Physis (φύσις)  era el término griego que servía para definir la naturaleza. Etimológicamente procede del verbo phyo que se ha traducido como brotar. En el libro de Young desfilan desde Aristóteles, que a veces impartía sus clases en un parque, a Platón, a quien les gustaba enseñar mientras paseaba, u otros pensadores como Epicuro, Heráclito o Heidegger para llegar a la conclusión que la naturaleza es una “esponja filosófica”. Absorbe las interpretaciones y ninguna de ellas puede considerarse perfecta puesto que es parcial por definición y a menudo complementaria de otra. Lo que sí puede considerarse como algo en común es que en épocas distintas, la naturaleza entendida como el paisaje o simplemente un jardín, ha actuado como un espacio de observación. Ayuda a los filósofos a pensar y a los novelistas a escribir. 

Los seguidores de san Agustín sabrán que se convirtió al cristianismo mientras lloraba debajo de una higuera. Nietzsche ordenaba sus pensamientos debajo de un limonero. En ‘Filosofía en el jardín’ se recuerda que su biógrafo Curtis Cate explica que a aquel árbol le llamaban el ‘Gedankenbaum’ de Nietzsche o el “árbol de los pensamientos”. El filósofo alemán confesó a un amigo que necesitaba “un cielo azul sobre la cabeza” para poder pensar. 

“Simplicidad, simplicidad, simplicidad”

Otro filósofo, Jean-Jacques Rousseau, era aficionado a la botánica. Llegó a escribir un estudio, ‘Flora Petrinsularis’ sobre el ecosistema vegetal de Saint-Pierre, una isla situada en el lago suizo de Bienne. Explican que el autor de ‘El contrato social' se vestía con una extraña túnica y que con una lupa en la mano y un libro de un zoólogo suizo recorría los bosques examinando sus flores y plantas. Nada que ver con las fiestas en los lujosos salones de París.   

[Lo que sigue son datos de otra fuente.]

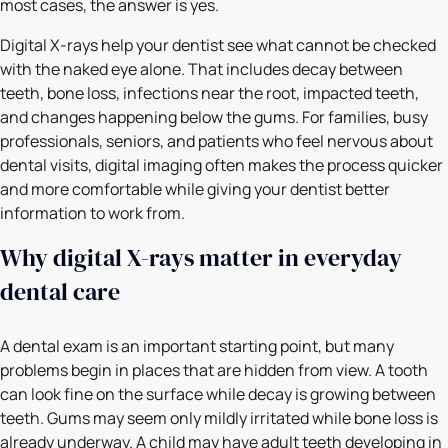
most cases, the answer is yes.
Digital X-rays help your dentist see what cannot be checked
with the naked eye alone. That includes decay between
teeth, bone loss, infections near the root, impacted teeth,
and changes happening below the gums. For families, busy
professionals, seniors, and patients who feel nervous about
dental visits, digital imaging often makes the process quicker
and more comfortable while giving your dentist better
information to work from.
Why digital X-rays matter in everyday
dental care
A dental exam is an important starting point, but many
problems begin in places that are hidden from view. A tooth
can look fine on the surface while decay is growing between
teeth. Gums may seem only mildly irritated while bone loss is
already underway. A child may have adult teeth developing in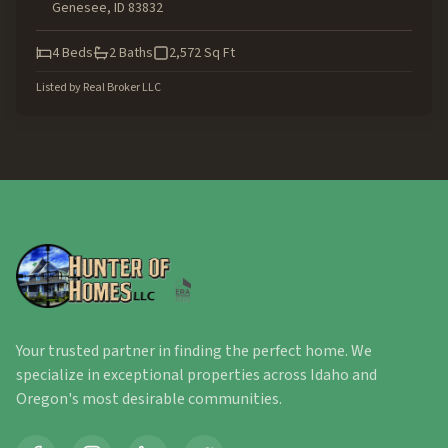
Genesee
,
ID
83832
4
Beds
2
Baths
2,572
Sq Ft
Listed by
Real Broker LLC
Your trusted partner in finding the perfect home. We
specialize in exceptional properties across Idaho and
Oregon's most desirable communities.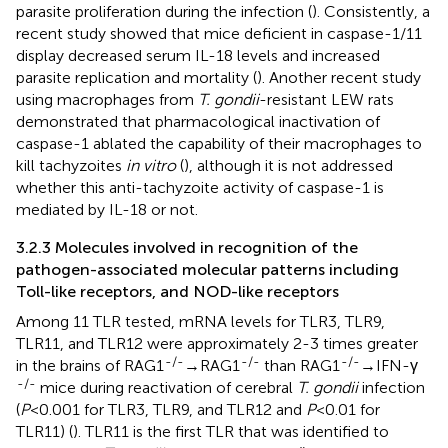
parasite proliferation during the infection (
). Consistently, a
recent study showed that mice deficient in caspase-1/11
display decreased serum IL-18 levels and increased
parasite replication and mortality (
). Another recent study
using macrophages from
T. gondii
-resistant LEW rats
demonstrated that pharmacological inactivation of
caspase-1 ablated the capability of their macrophages to
kill tachyzoites
in vitro
(
), although it is not addressed
whether this anti-tachyzoite activity of caspase-1 is
mediated by IL-18 or not.
3.2.3 Molecules involved in recognition of the
pathogen-associated molecular patterns including
Toll-like receptors, and NOD-like receptors
Among 11 TLR tested, mRNA levels for TLR3, TLR9,
TLR11, and TLR12 were approximately 2-3 times greater
-/-
-/-
-/-
in the brains of RAG1
→RAG1
than RAG1
→IFN-γ
-/-
mice during reactivation of cerebral
T. gondii
infection
(
P
<0.001 for TLR3, TLR9, and TLR12 and
P
<0.01 for
TLR11) (
). TLR11 is the first TLR that was identified to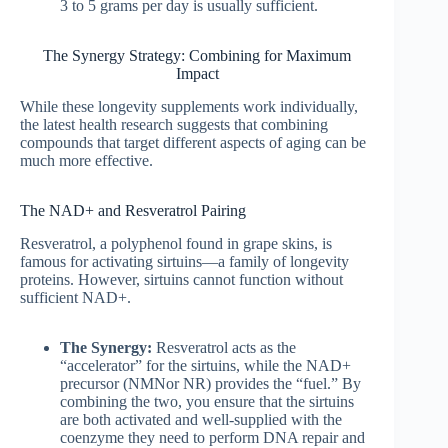
3 to 5 grams per day is usually sufficient.
The Synergy Strategy: Combining for Maximum
Impact
While these longevity supplements work individually,
the latest health research suggests that combining
compounds that target different aspects of aging can be
much more effective.
The NAD+ and Resveratrol Pairing
Resveratrol, a polyphenol found in grape skins, is
famous for activating sirtuins—a family of longevity
proteins. However, sirtuins cannot function without
sufficient NAD+.
The Synergy:
Resveratrol acts as the
“accelerator” for the sirtuins, while the NAD+
precursor (NMNor NR) provides the “fuel.” By
combining the two, you ensure that the sirtuins
are both activated and well-supplied with the
coenzyme they need to perform DNA repair and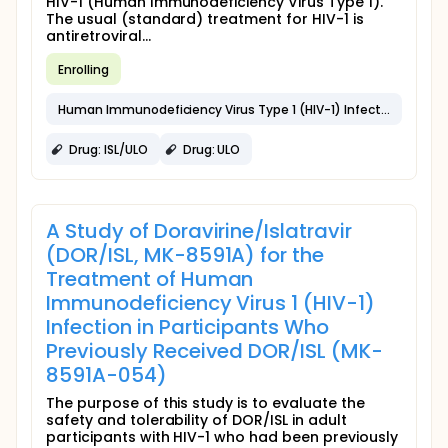
HIV-1 (Human Immunodeficiency Virus Type 1).
The usual (standard) treatment for HIV-1 is
antiretroviral...
Enrolling
Human Immunodeficiency Virus Type 1 (HIV-1) Infection
Drug: ISL/ULO
Drug: ULO
A Study of Doravirine/Islatravir
(DOR/ISL, MK-8591A) for the
Treatment of Human
Immunodeficiency Virus 1 (HIV-1)
Infection in Participants Who
Previously Received DOR/ISL (MK-
8591A-054)
The purpose of this study is to evaluate the
safety and tolerability of DOR/ISL in adult
participants with HIV-1 who had been previously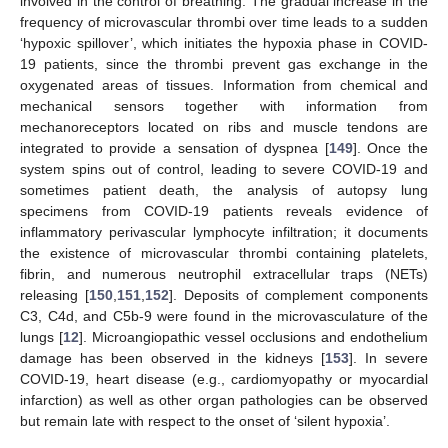
involved in the control of breathing. The gradual increase in the
frequency of microvascular thrombi over time leads to a sudden
‘hypoxic spillover’, which initiates the hypoxia phase in COVID-
19 patients, since the thrombi prevent gas exchange in the
oxygenated areas of tissues. Information from chemical and
mechanical sensors together with information from
mechanoreceptors located on ribs and muscle tendons are
integrated to provide a sensation of dyspnea [
149
]. Once the
system spins out of control, leading to severe COVID-19 and
sometimes patient death, the analysis of autopsy lung
specimens from COVID-19 patients reveals evidence of
inflammatory perivascular lymphocyte infiltration; it documents
the existence of microvascular thrombi containing platelets,
fibrin, and numerous neutrophil extracellular traps (NETs)
releasing [
150
,
151
,
152
]. Deposits of complement components
C3, C4d, and C5b-9 were found in the microvasculature of the
lungs [
12
]. Microangiopathic vessel occlusions and endothelium
damage has been observed in the kidneys [
153
]. In severe
COVID-19, heart disease (e.g., cardiomyopathy or myocardial
infarction) as well as other organ pathologies can be observed
but remain late with respect to the onset of ‘silent hypoxia’.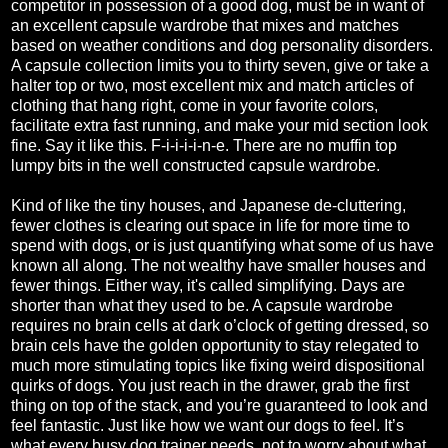
competitor in possession of a good dog, must be in want of
an excellent capsule wardrobe that mixes and matches
based on weather conditions and dog personality disorders.
A capsule collection limits you to thirty seven, give or take a
halter top or two, most excellent mix and match articles of
clothing that hang right, come in your favorite colors,
facilitate extra fast running, and make your mid section look
fine. Say it like this. F-i-i-i-i-n-e. There are no muffin top
lumpy bits in the well constructed capsule wardrobe.
Kind of like the tiny houses, and Japanese de-cluttering,
fewer clothes is clearing out space in life for more time to
spend with dogs, or is just quantifying what some of us have
known all along. The not wealthy have smaller houses and
fewer things. Either way, it's called simplifying. Days are
shorter than what they used to be. A capsule wardrobe
requires no brain cells at dark o’clock of getting dressed, so
brain cels have the golden opportunity to stay relegated to
much more stimulating topics like fixing weird dispositional
quirks of dogs. You just reach in the drawer, grab the first
thing on top of the stack, and you’re guaranteed to look and
feel fantastic. Just like how we want our dogs to feel. It’s
what every busy dog trainer needs, not to worry about what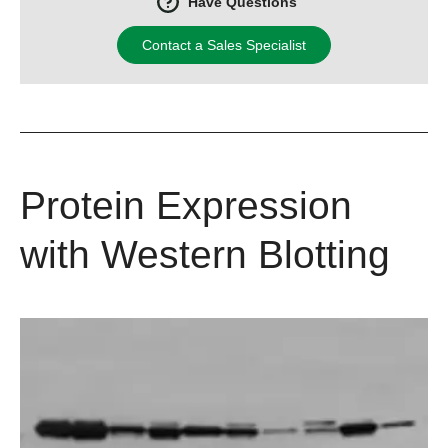
Have Questions
Contact a Sales Specialist
Protein Expression
with Western Blotting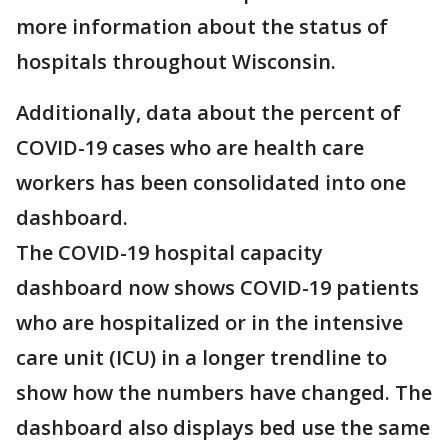
more information about the status of
hospitals throughout Wisconsin.
Additionally, data about the percent of
COVID-19 cases who are health care
workers has been consolidated into one
dashboard.
The COVID-19 hospital capacity
dashboard now shows COVID-19 patients
who are hospitalized or in the intensive
care unit (ICU) in a longer trendline to
show how the numbers have changed. The
dashboard also displays bed use the same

Siglos después, quien se inspiró frente a los jardines del Palais-Royal fue Colette, considerada una de las autoras de referencia en la Francia de la época moderna. Allí pasó su vejez. Young recuerda que años antes, la escritora compró una casa en Saint-Tropez (entonces no era un lugar de millonarios) y la escogió por el paisaje. Allí plantó tomates, menta y otras plantas aromáticas así como rosas rojas y amarillas, esas que para ella tenían un aroma “a tabaco fino”.

Aunque para huerto el de George Orwell. Esta nota de 1940 en su dietario prueba la importancia que le daba: “Más allá de mi trabajo, lo que más me importa es ocuparme del jardín, en especial del huerto”. Ya tenía problemas de salud y pese a la infección pulmonar trabajó en su jardín y en el huerto de la isla de Jura hasta que el cuerpo ya no le respondió y fue trasladado al hospital londinense en el que murió. 

En el libro de Young no aparece Henry D. Thoureau pero escribir un artículo sobre filosofía y naturaleza sin citarlo sería imperdonable porque el autor norteamericano ha ilustrado mejor que nadie esta vinculación. No hace falta irse a vivir dos años a una cabaña como hizo él ni escribir una obra tan magnífica como ‘Walden’ (publicada en 1845) para entender que su lema preferido, “simplicidad, simplicidad, simplicidad” es ahora mucho más necesario que cuando él lo defendía. No debería ser tan difícil aunque no tengamos ni huerto ni jardín.